Passage.
Sunday, April 15, 2018

RAMPAGE - On Like Donkey Kong

"So, the movie is about Dwayne "The Rock" Johnson and his gorilla friend -"
"Ok, I'm interested."
"But the gorilla gets exposed to Science Gas and grows big -"
"I'm sold."
"And then Johnson has to help his big gorilla friend fight two OTHER giant monsters -"
"Look, you're sweetening a deal you already closed, but keep going..."

Yeah, I liked it.



The problem with nearly every video game adaptation that has been ground out by the Hollywood system is the need to equally serve both masters of whatever narrative and/or memorable "beats" that drew people to the game in the first place while also turning an interactive experience into a passive one. And most of the solutions studios turn to involve over-complicating things to the point of video game fans feeling half-served and general audiences just feeling confused.

The solution Rampage comes up with? Just make Mighty Joe Young as a giant monster movie.

(Stored data)

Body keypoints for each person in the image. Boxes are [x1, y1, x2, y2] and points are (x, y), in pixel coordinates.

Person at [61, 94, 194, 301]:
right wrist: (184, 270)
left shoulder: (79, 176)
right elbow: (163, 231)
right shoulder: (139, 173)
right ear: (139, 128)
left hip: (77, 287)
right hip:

Task description.
Copy from the Rampage review the part that opens with the words containing "Sunday, April 15, 2018" and closes with "I liked it.". Work only from the Rampage review.

Your solution.
Sunday, April 15, 2018

RAMPAGE - On Like Donkey Kong

"So, the movie is about Dwayne "The Rock" Johnson and his gorilla friend -"
"Ok, I'm interested."
"But the gorilla gets exposed to Science Gas and grows big -"
"I'm sold."
"And then Johnson has to help his big gorilla friend fight two OTHER giant monsters -"
"Look, you're sweetening a deal you already closed, but keep going..."

Yeah, I liked it.